United States

Delaware addresses unclaimed property VDA in light of Temple-Inland

Provides for holder-friendly changes to voluntary disclosure program


As of Aug. 26, 2016, Delaware Secretary of State Jeffrey W. Bullock began sending out a statement to all currently enrolled holders in the Delaware unclaimed property voluntary disclosure program discussing changes to the program in light of the Temple-Inland litigation. In that litigation, the U.S. District Court determined that the state’s unclaimed audit procedures and techniques “shocked the conscience” in violating substantive due process. However, the case was recently dismissed due to a settlement between the parties and before a remedy to the state’s audit procedures could be determined by the judge. For more information about the Temple-Inland litigation and settlement, please read our alert, Temple-Inland’s Delaware unclaimed property audit challenge dismissed.
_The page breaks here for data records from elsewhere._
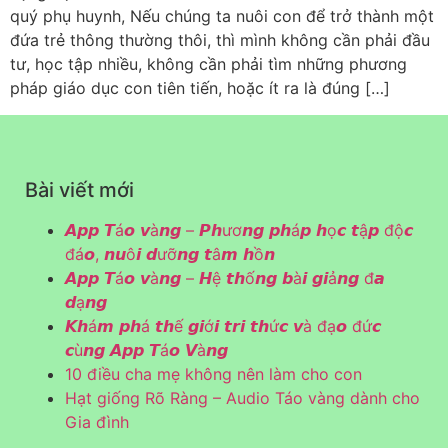
quý phụ huynh, Nếu chúng ta nuôi con để trở thành một
đứa trẻ thông thường thôi, thì mình không cần phải đầu
tư, học tập nhiều, không cần phải tìm những phương
pháp giáo dục con tiên tiến, hoặc ít ra là đúng […]
Bài viết mới
𝘼𝙥𝙥 𝙏á𝙤 𝙫à𝙣𝙜 – 𝙋𝙝ươ𝙣𝙜 𝙥𝙝á𝙥 𝙝ọ𝙘 𝙩ậ𝙥 độ𝙘
đá𝙤, 𝙣𝙪ô𝙞 𝙙ưỡ𝙣𝙜 𝙩â𝙢 𝙝ồ𝙣
𝘼𝙥𝙥 𝙏á𝙤 𝙫à𝙣𝙜 – 𝙃ệ 𝙩𝙝ố𝙣𝙜 𝙗à𝙞 𝙜𝙞ả𝙣𝙜 đ𝙖
𝙙ạ𝙣𝙜
𝙆𝙝á𝙢 𝙥𝙝á 𝙩𝙝ế 𝙜𝙞ớ𝙞 𝙩𝙧𝙞 𝙩𝙝ứ𝙘 𝙫à đạ𝙤 đứ𝙘
𝙘ù𝙣𝙜 𝘼𝙥𝙥 𝙏á𝙤 𝙑à𝙣𝙜
10 điều cha mẹ không nên làm cho con
Hạt giống Rõ Ràng – Audio Táo vàng dành cho
Gia đình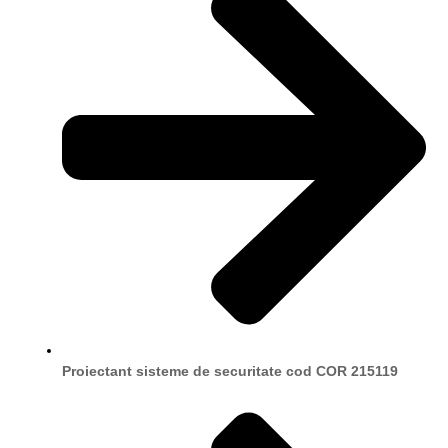
Proiectant sisteme de securitate cod COR 215119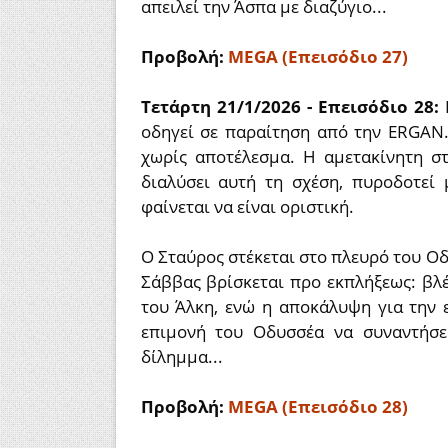
απειλεί την Άσπα με διαζύγιο...
Προβολή:
MEGA (Επεισόδιο 27)
Τετάρτη 21/1/2026 - Επεισόδιο 28:
οδηγεί σε παραίτηση από την ERGAN.
χωρίς αποτέλεσμα. Η αμετακίνητη σ
διαλύσει αυτή τη σχέση, πυροδοτεί
φαίνεται να είναι οριστική.
Ο Σταύρος στέκεται στο πλευρό του Ο
Σάββας βρίσκεται προ εκπλήξεως: βλέ
του Άλκη, ενώ η αποκάλυψη για την ε
επιμονή του Οδυσσέα να συναντήσε
δίλημμα...
Προβολή:
MEGA (Επεισόδιο 28)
The secretary’s statement acknowledges that Temple-Inland did not involve an unclaimed property holder in the voluntary disclosure program, but states that he did not want to “ignore the seriousness of some of the issues raised” by the litigation. One of the audit practices questioned in Temple-Inland was the state’s use of ‘estimation’ in determining a holder’s Delaware liabilities. The statement discusses the ‘bright-line rule’ used in voluntary disclosure that provides no estimation is involved for non-Delaware domiciled entities, and that when estimation is used, the liabilities are reportable to the holder’s state of incorporation or formation. Additionally, the statement points out that when entering into a voluntary disclosure settlement agreement, a holder is provided a release that indemnifies the holder for all future claims by another state on the estimated unclaimed property, thereby preventing a risk of a holder paying the same unclaimed property to more than one state.
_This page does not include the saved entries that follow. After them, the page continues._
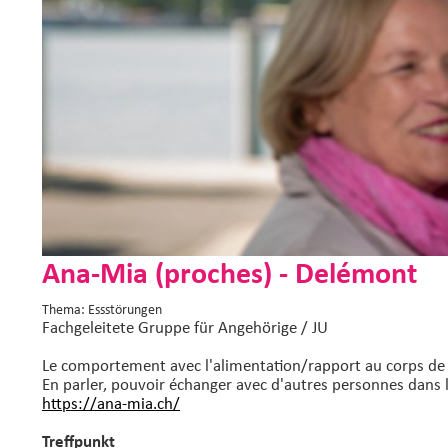
Ana-Mia (proches) - Delémont
Thema: Essstörungen
Fachgeleitete Gruppe
für Angehörige / JU
Le comportement avec l'alimentation/rapport au corps de to
En parler, pouvoir échanger avec d'autres personnes dans 
https://ana-mia.ch/
Treffpunkt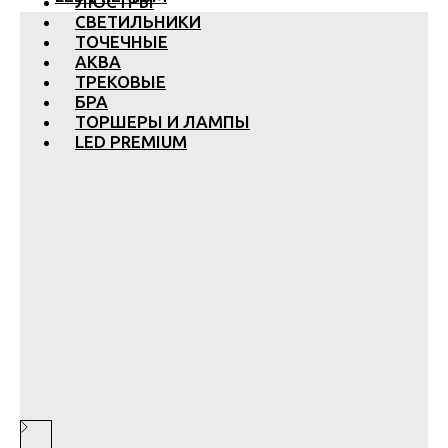
ЛЮСТРЫ
СВЕТИЛЬНИКИ
ТОЧЕЧНЫЕ
АКВА
ТРЕКОВЫЕ
БРА
ТОРШЕРЫ И ЛАМПЫ
LED PREMIUM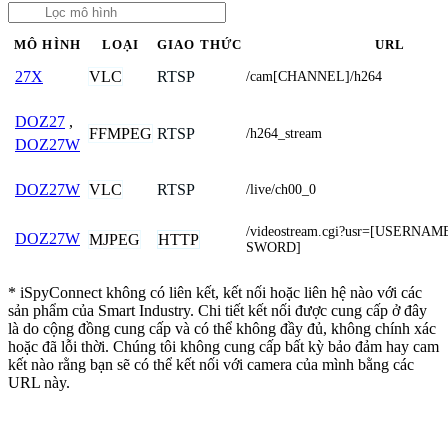
MÔ HÌNH
LOẠI
GIAO THỨC
URL
VLC
RTSP
27X
/cam[CHANNEL]/h264
DOZ27
,
FFMPEG
RTSP
/h264_stream
DOZ27W
VLC
RTSP
DOZ27W
/live/ch00_0
/videostream.cgi?usr=[USERNA
DOZ27W
MJPEG
HTTP
SWORD]
* iSpyConnect không có liên kết, kết nối hoặc liên hệ nào với các
sản phẩm của Smart Industry. Chi tiết kết nối được cung cấp ở đây
là do cộng đồng cung cấp và có thể không đầy đủ, không chính xác
hoặc đã lỗi thời. Chúng tôi không cung cấp bất kỳ bảo đảm hay cam
kết nào rằng bạn sẽ có thể kết nối với camera của mình bằng các
URL này.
The secretary also notes that a number of unclaimed property audit and disclosure changes have been made in the past few years including the secretary of state’s voluntary disclosure program created in 2012, a shorter look back for audits, and offering all holders the opportunity to enter into voluntary disclosure before an audit commences. Based on Temple-Inland, the secretary intends to propose additional changes to the General Assembly including a more favorable look back period, a record retention policy tied to the statute of limitations, and possibly a negative reporting requirement. However, even without the statutory support, the secretary will begin to provide voluntary disclosure settlements based on a look back period of 10 years plus dormancy from the date a holder enrolled in the voluntary disclosure program.


While the secretary’s statement does not appear to be publicly available yet, holders currently enrolled in the voluntary disclosure program are expected to receive the statement the week of Aug. 29, 2016, if not earlier. Although disappointing that the statement does not address any changes to estimation methodologies, holders in the voluntary disclosure program should take note of the holder-friendly changes, namely, voluntary disclosure agreements settled on a 10-year, plus dormancy, look back period from the date a holder enrolls in the program. That look back is a reduction from the current period that look backs to 1996, and a reduction from the planned 19-year rolling look back originally scheduled to begin Jan. 1, 2017.

Holders will also want to keep track of the additional changes that will be proposed through the legislative process once the Delaware General Assembly reconvenes in January 2017. Holders should speak to their unclaimed property advisors about how the statement may impact their current or future voluntary disclosure agreements.